### MATERIAL SHOWN
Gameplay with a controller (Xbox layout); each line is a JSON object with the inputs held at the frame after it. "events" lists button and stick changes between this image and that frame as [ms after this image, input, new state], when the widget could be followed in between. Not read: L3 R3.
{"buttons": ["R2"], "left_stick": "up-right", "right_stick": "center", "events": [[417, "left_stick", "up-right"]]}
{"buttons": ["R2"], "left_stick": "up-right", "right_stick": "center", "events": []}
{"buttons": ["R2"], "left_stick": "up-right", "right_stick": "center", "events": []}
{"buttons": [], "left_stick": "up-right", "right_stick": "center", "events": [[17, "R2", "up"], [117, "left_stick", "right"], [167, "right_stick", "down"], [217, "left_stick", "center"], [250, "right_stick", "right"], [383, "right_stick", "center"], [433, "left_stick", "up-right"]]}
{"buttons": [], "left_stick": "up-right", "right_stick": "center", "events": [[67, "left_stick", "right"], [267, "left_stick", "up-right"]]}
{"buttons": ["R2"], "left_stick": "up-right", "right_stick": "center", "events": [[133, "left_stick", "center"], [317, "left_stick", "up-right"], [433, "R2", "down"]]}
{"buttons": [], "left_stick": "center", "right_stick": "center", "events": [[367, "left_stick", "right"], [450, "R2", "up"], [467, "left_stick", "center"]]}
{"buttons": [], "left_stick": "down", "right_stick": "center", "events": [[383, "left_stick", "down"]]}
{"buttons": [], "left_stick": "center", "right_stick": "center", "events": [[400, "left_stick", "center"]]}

### TASK BRIEF
Write the material out again word for word.

### ANSWER FOR THIS EXERCISE
Gameplay with a controller (Xbox layout); each line is a JSON object with the inputs held at the frame after it. "events" lists button and stick changes between this image and that frame as [ms after this image, input, new state], when the widget could be followed in between. Not read: L3 R3.
{"buttons": ["R2"], "left_stick": "up-right", "right_stick": "center", "events": [[417, "left_stick", "up-right"]]}
{"buttons": ["R2"], "left_stick": "up-right", "right_stick": "center", "events": []}
{"buttons": ["R2"], "left_stick": "up-right", "right_stick": "center", "events": []}
{"buttons": [], "left_stick": "up-right", "right_stick": "center", "events": [[17, "R2", "up"], [117, "left_stick", "right"], [167, "right_stick", "down"], [217, "left_stick", "center"], [250, "right_stick", "right"], [383, "right_stick", "center"], [433, "left_stick", "up-right"]]}
{"buttons": [], "left_stick": "up-right", "right_stick": "center", "events": [[67, "left_stick", "right"], [267, "left_stick", "up-right"]]}
{"buttons": ["R2"], "left_stick": "up-right", "right_stick": "center", "events": [[133, "left_stick", "center"], [317, "left_stick", "up-right"], [433, "R2", "down"]]}
{"buttons": [], "left_stick": "center", "right_stick": "center", "events": [[367, "left_stick", "right"], [450, "R2", "up"], [467, "left_stick", "center"]]}
{"buttons": [], "left_stick": "down", "right_stick": "center", "events": [[383, "left_stick", "down"]]}
{"buttons": [], "left_stick": "center", "right_stick": "center", "events": [[400, "left_stick", "center"]]}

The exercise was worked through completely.